Magnetic Levitation Patterns of Microfluidic-Generated Nanoparticle-Protein Complexes

Abstract

Magnetic levitation (MagLev) has recently emerged as a powerful method to develop diagnostic technologies based on the exploitation of the nanoparticle (NP)-protein corona. However, experimental procedures improving the robustness, reproducibility, and accuracy of this technology are largely unexplored. To contribute to filling this gap, here, we investigated the effect of total flow rate (TFR) and flow rate ratio (FRR) on the MagLev patterns of microfluidic-generated graphene oxide (GO)-protein complexes using bulk mixing of GO and human plasma (HP) as a reference. Levitating and precipitating fractions of GO-HP samples were characterized in terms of atomic force microscopy (AFM), bicinchoninic acid assay (BCA), and one-dimensional sodium dodecyl sulfate-polyacrylamide gel electrophoresis (1D SDS-PAGE), and nanoliquid chromatography-tandem mass spectrometry (nano-LC-MS/MS). We identified combinations of TFR and FRR (e.g., TFR = 35 μL/min and FRR (GO:HP) = 9:1 or TFR = 3.5 μL/min and FRR (GO:HP) = 19:1), leading to MagLev patterns dominated by levitating and precipitating fractions with bulk-like features. Since a typical MagLev experiment for disease detection is based on a sequence of optimization, exploration, and validation steps, this implies that the optimization (e.g., searching for optimal NP:HP ratios) and exploration (e.g., searching for MagLev signatures) steps can be performed using samples generated by bulk mixing. When these steps are completed, the validation step, which involves using human specimens that are often available in limited amounts, can be made by highly reproducible microfluidic mixing without any ex novo optimization process. The relevance of developing diagnostic technologies based on MagLev of coronated nanomaterials is also discussed.

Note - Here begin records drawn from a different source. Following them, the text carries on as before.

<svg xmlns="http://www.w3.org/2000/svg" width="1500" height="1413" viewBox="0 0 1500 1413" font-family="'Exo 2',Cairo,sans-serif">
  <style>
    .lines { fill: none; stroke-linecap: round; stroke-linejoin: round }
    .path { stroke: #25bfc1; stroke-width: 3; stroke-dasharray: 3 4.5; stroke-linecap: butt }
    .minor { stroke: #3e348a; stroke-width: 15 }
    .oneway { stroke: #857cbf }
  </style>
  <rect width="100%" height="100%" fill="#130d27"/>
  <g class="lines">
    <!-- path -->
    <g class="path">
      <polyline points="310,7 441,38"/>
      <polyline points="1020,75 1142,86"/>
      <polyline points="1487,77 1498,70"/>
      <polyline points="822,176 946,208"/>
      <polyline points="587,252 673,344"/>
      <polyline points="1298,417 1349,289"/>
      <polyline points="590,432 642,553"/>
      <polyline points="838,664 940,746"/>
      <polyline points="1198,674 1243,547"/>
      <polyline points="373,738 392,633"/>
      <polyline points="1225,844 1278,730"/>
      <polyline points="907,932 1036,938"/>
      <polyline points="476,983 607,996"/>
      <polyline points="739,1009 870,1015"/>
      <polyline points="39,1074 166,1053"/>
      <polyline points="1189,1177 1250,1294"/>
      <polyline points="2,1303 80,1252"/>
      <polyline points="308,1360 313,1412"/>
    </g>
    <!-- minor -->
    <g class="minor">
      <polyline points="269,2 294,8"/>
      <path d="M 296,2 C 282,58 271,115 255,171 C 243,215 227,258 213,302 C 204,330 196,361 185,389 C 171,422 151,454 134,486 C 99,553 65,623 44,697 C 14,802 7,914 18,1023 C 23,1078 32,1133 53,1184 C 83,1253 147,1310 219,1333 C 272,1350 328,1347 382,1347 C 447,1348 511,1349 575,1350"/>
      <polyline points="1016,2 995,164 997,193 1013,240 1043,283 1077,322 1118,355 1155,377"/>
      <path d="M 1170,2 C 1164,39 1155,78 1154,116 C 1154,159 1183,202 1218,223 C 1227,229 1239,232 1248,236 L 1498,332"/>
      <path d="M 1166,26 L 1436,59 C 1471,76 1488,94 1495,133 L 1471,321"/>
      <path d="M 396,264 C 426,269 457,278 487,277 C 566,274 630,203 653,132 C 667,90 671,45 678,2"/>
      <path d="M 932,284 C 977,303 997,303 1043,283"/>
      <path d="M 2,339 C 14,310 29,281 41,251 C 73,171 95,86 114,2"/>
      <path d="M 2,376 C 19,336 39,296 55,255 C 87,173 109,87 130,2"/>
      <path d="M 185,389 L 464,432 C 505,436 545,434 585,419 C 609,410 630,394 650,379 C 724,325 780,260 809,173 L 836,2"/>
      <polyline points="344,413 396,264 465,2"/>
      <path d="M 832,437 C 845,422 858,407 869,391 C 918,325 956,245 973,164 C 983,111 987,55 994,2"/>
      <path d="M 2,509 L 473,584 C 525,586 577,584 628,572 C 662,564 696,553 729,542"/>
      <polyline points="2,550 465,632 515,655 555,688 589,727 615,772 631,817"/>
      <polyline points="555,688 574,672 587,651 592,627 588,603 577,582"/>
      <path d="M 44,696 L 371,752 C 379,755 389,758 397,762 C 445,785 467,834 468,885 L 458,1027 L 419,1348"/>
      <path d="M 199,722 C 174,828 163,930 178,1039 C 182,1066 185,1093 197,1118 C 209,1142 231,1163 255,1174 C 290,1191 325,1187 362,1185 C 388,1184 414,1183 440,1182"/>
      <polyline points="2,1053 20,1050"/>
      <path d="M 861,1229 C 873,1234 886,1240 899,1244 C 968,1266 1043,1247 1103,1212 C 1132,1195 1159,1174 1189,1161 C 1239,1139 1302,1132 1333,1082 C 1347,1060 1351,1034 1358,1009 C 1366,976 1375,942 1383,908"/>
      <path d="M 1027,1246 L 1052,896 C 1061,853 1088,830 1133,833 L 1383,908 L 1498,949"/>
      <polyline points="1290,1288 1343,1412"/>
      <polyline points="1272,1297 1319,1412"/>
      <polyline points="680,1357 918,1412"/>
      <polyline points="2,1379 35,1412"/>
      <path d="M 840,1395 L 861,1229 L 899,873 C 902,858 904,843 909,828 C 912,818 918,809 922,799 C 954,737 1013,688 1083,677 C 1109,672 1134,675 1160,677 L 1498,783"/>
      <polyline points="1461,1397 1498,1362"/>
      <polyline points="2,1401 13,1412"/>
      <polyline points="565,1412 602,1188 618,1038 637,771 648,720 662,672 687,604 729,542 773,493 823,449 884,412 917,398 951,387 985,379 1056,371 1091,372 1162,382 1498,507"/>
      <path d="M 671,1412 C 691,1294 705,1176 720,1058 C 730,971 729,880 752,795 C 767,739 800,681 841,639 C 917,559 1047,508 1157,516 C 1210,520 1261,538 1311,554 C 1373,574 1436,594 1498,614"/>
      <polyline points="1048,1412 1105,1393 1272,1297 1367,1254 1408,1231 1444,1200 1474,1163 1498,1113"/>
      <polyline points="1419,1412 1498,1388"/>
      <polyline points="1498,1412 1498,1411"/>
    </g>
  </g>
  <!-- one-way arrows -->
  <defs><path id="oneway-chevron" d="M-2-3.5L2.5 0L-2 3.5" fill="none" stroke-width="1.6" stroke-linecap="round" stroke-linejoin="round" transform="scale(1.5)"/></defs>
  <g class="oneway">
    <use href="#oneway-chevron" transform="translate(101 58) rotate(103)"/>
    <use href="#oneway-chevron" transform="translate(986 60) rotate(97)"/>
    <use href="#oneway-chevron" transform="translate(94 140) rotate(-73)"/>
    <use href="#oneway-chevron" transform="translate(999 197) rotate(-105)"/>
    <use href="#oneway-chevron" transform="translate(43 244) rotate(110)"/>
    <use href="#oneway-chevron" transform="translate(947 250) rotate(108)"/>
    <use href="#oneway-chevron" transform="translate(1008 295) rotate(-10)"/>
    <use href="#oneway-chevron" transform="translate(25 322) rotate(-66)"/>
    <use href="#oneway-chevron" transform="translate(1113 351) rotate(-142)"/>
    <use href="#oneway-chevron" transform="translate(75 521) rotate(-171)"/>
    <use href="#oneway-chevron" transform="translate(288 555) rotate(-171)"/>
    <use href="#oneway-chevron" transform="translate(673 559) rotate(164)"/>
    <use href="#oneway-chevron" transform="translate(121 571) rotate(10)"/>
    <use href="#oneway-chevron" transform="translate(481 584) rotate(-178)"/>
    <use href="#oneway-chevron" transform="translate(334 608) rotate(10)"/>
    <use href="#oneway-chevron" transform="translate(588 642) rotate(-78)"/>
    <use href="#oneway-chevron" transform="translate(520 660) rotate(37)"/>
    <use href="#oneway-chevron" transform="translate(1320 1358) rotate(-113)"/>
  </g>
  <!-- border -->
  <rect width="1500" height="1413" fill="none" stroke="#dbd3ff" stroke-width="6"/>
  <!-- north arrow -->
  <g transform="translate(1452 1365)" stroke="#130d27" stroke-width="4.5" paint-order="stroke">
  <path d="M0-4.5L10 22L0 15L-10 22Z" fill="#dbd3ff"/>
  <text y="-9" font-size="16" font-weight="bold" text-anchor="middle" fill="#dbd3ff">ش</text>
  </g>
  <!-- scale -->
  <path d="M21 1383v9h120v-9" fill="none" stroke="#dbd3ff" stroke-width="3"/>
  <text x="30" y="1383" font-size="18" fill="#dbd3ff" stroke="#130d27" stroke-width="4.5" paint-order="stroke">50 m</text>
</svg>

Keywords: graphene oxide; magnetic levitation; microfluidics; protein corona.

Figure 1

Representative workflow of the study: (a) GO-HP incubation within a microfluidic cartridge at controlled flow rates. Collected samples were inserted in (b) a MagLev device, responsible for a (c) magnetic field and thus a dynamic balance between (d) the acting forces, i.e., magnetic (F_m) and gravitational (F_g) force. Images of the samples were (e) acquired and (f) processed frame by frame to compute (g) the corresponding intensity profiles of the investigated samples (black lines). The profile was fitted by using a multipeak Gaussian distribution (red line). More details about image processing and the determination of the experimental error can be found in Figures S6 and S7 in the Supplementary Materials.

Figure 2

Representative MagLev patterns for GO-HP samples obtained via (a) static incubation and microfluidic incubation at (b–d) different flow rates. (e) Corresponding MagLev profiles of the investigated samples.

Figure 3

Representative MagLev patterns for GO-HP samples obtained via microfluidic incubation (red) with a TFR of 3.5 μL/min at different flow ratios: 4:1 dashed pink line, 9:1 solid red line, and 19:1 dotted purple line. Static incubation references for each condition are reported as dashed grey line, solid grey line, and dotted grey line, respectively.

Figure 4

Atomic force microscopy (AFM) images for (a) levitating and (b) precipitating fractions of GO-HP samples collected after the MagLev measurements. (c) Z-profiles of the levitating (light green) and precipitating fractions (dark green). (d) Representative 1D SDS-PAGE image of the investigated samples (measurements were performed in triplicates) and (e) corresponding intensity profiles, which were normalized to the total lane intensity. The dominant protein contributions for the main peaks are reported in Table S2, as detected in nanoliquid chromatography–tandem mass spectrometry experiments.